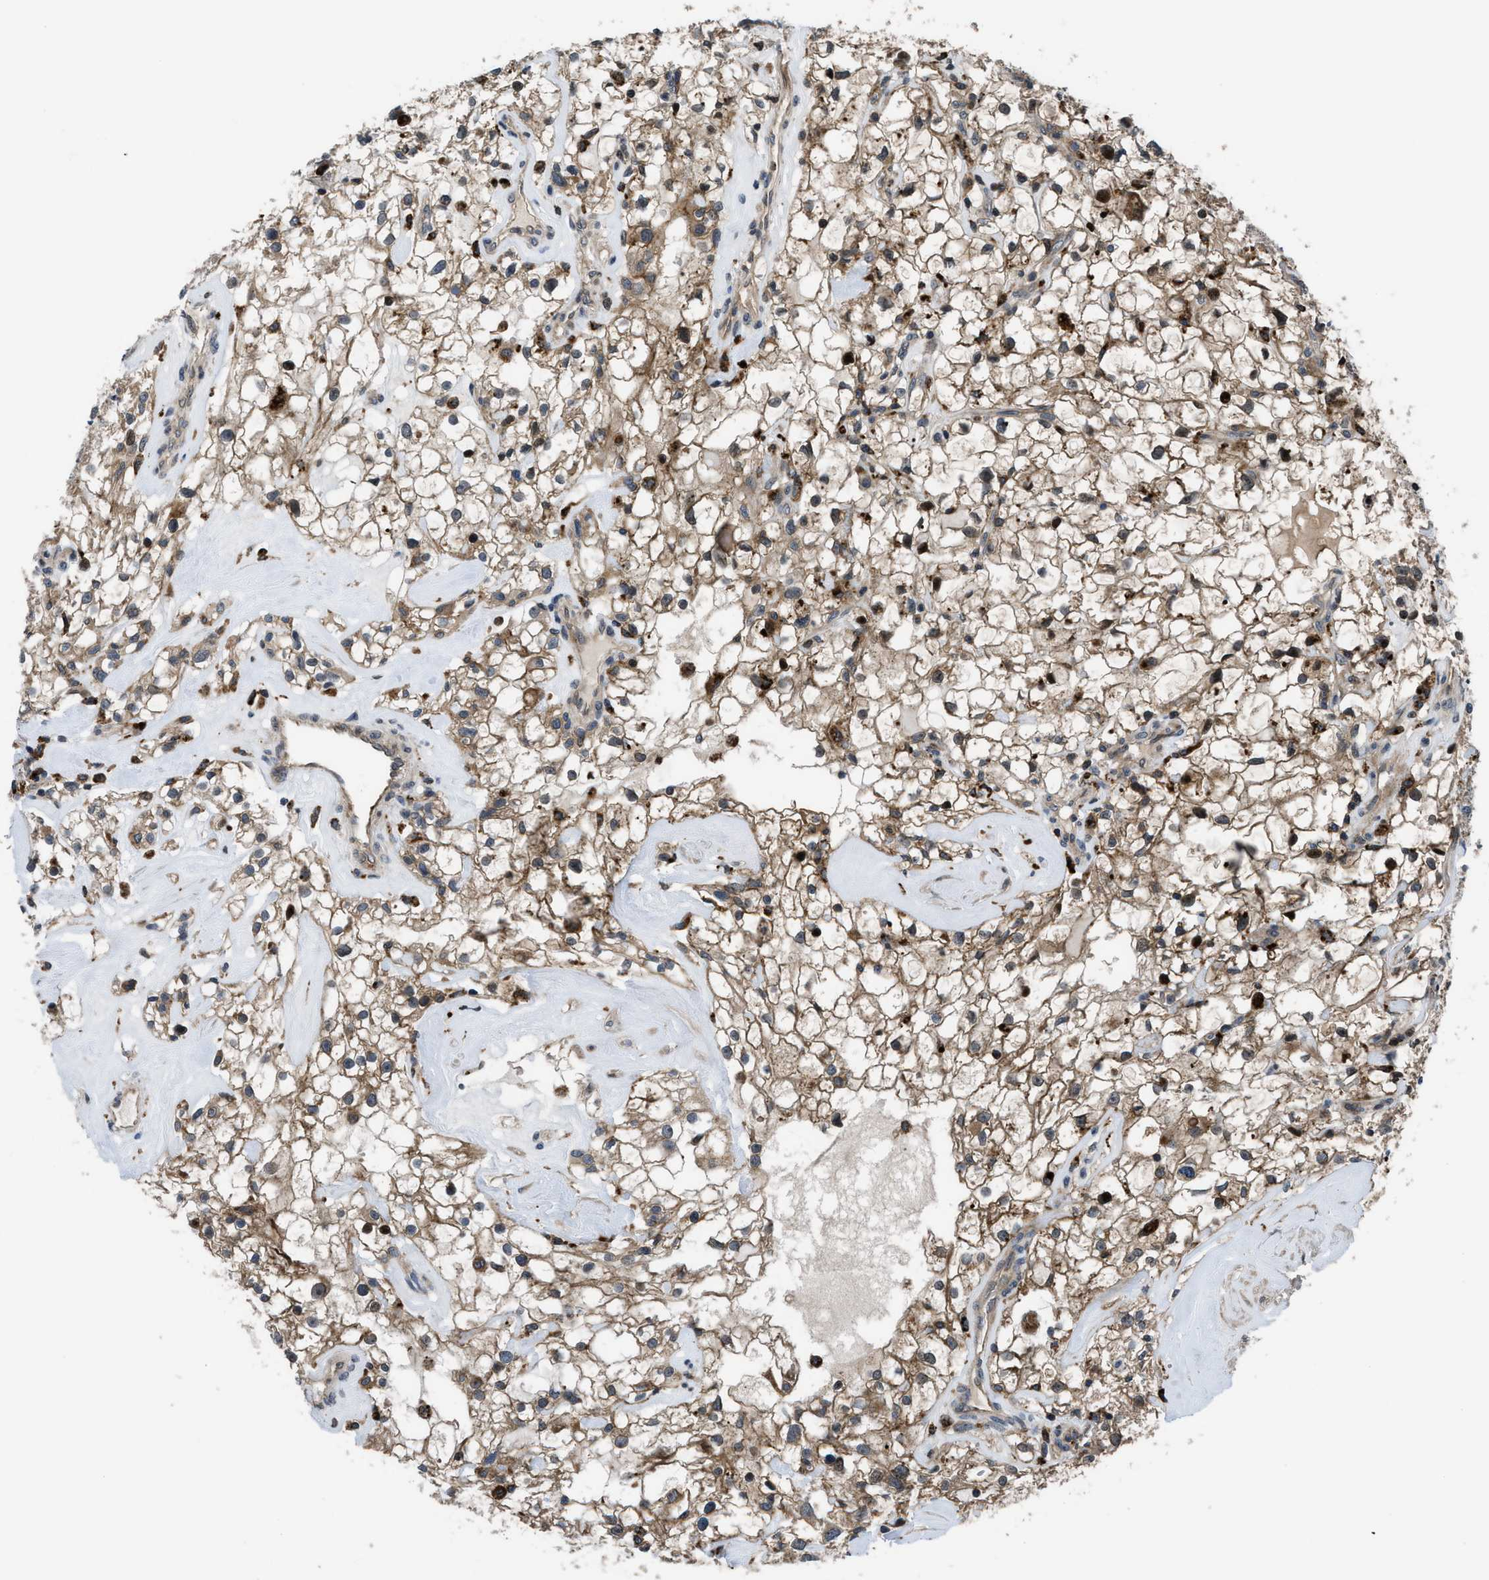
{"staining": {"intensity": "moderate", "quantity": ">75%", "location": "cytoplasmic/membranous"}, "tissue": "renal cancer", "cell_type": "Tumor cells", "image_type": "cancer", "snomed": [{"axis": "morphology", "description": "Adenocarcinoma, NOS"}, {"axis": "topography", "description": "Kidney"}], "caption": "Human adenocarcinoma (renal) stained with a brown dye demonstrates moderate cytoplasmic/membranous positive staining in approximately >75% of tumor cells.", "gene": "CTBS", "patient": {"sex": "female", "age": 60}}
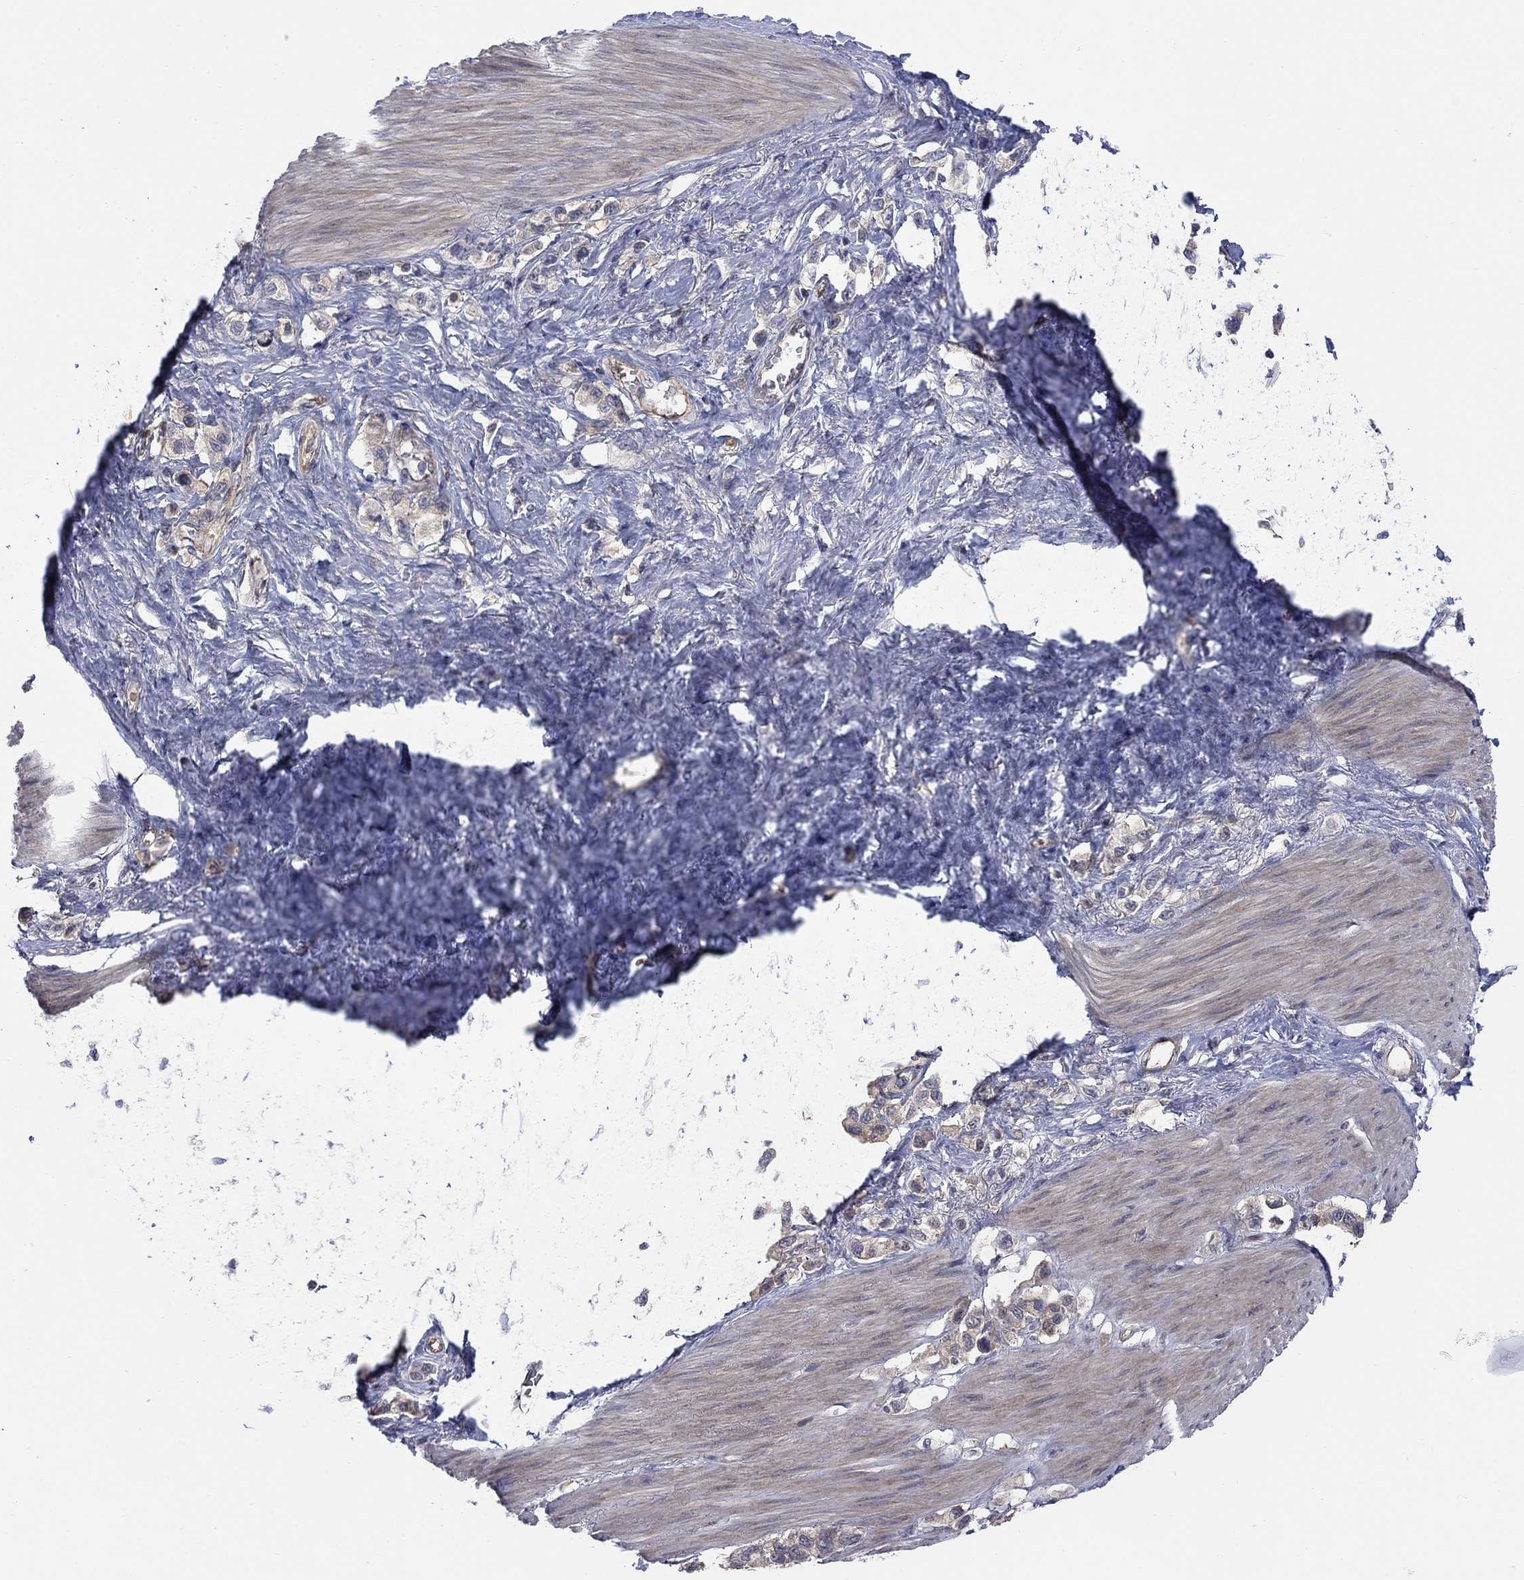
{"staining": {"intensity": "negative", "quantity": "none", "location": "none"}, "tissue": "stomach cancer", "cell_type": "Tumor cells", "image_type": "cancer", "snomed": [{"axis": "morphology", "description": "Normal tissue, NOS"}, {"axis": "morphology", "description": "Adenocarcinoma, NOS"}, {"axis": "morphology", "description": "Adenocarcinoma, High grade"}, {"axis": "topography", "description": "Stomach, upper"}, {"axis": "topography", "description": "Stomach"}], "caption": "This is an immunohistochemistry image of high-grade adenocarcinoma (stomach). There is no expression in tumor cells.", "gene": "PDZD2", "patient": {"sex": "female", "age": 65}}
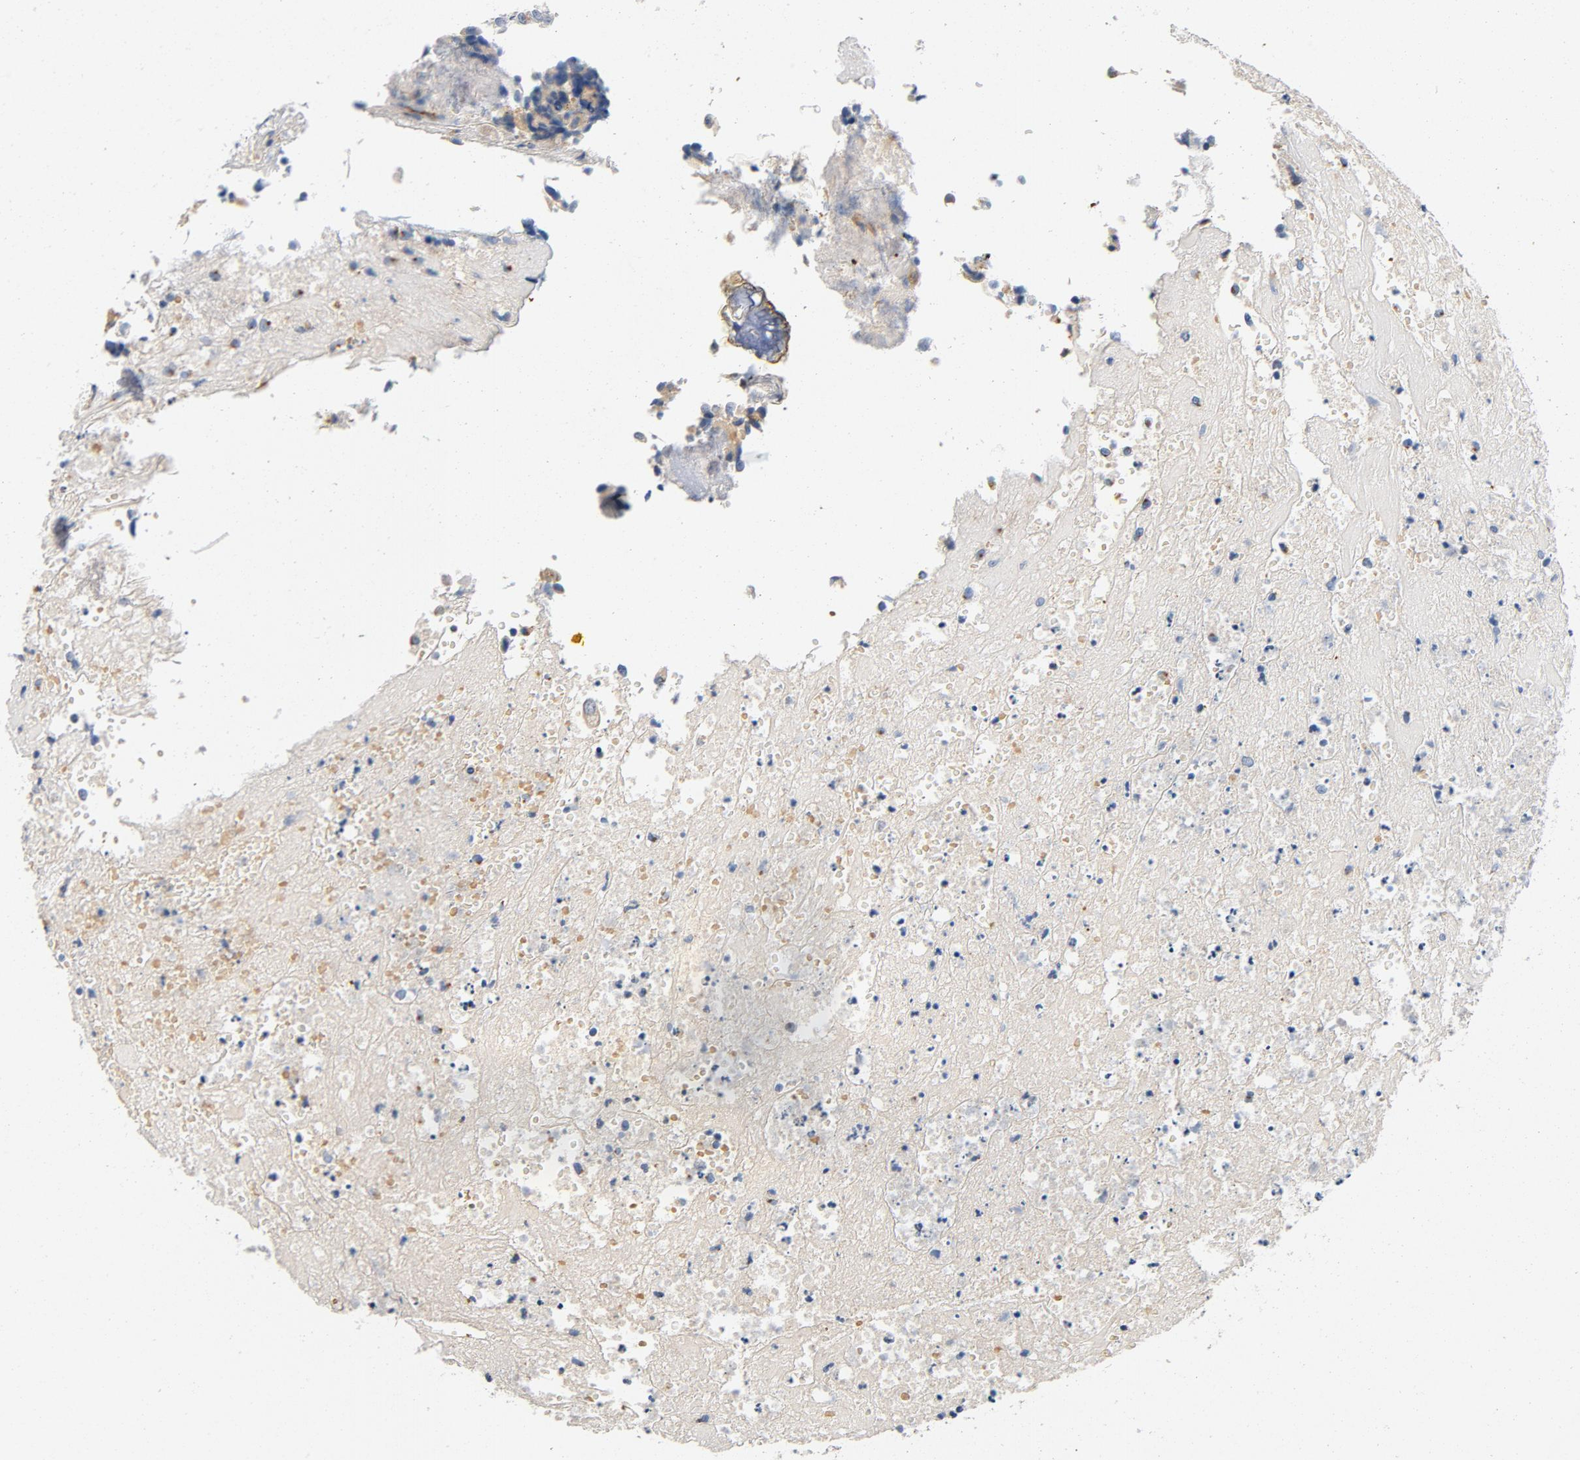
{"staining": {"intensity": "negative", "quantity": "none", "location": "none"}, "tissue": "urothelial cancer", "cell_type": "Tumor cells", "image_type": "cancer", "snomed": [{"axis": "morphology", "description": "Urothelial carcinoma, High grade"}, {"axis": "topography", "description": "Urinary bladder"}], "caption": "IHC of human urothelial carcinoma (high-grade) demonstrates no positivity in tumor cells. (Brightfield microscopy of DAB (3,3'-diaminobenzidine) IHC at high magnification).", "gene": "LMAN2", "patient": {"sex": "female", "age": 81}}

- - - - -

▶ **Work item**: Produce an exact copy of each line of data, skipping embedded images.

▶ **Output of the task**:
{"staining": {"intensity": "moderate", "quantity": ">75%", "location": "cytoplasmic/membranous"}, "tissue": "renal cancer", "cell_type": "Tumor cells", "image_type": "cancer", "snomed": [{"axis": "morphology", "description": "Adenocarcinoma, NOS"}, {"axis": "topography", "description": "Kidney"}], "caption": "Human adenocarcinoma (renal) stained with a brown dye demonstrates moderate cytoplasmic/membranous positive staining in approximately >75% of tumor cells.", "gene": "CTBS", "patient": {"sex": "female", "age": 60}}
{"staining": {"intensity": "negative", "quantity": "none", "location": "none"}, "tissue": "stomach cancer", "cell_type": "Tumor cells", "image_type": "cancer", "snomed": [{"axis": "morphology", "description": "Normal tissue, NOS"}, {"axis": "morphology", "description": "Adenocarcinoma, NOS"}, {"axis": "morphology", "description": "Adenocarcinoma, High grade"}, {"axis": "topography", "description": "Stomach, upper"}, {"axis": "topography", "description": "Stomach"}], "caption": "This is an immunohistochemistry image of high-grade adenocarcinoma (stomach). There is no expression in tumor cells.", "gene": "PDZD2", "patient": {"sex": "female", "age": 65}}
{"staining": {"intensity": "negative", "quantity": "none", "location": "none"}, "tissue": "urothelial cancer", "cell_type": "Tumor cells", "image_type": "cancer", "snomed": [{"axis": "morphology", "description": "Urothelial carcinoma, High grade"}, {"axis": "topography", "description": "Urinary bladder"}], "caption": "IHC of human urothelial carcinoma (high-grade) demonstrates no positivity in tumor cells. (Brightfield microscopy of DAB (3,3'-diaminobenzidine) IHC at high magnification).", "gene": "LMAN2", "patient": {"sex": "female", "age": 81}}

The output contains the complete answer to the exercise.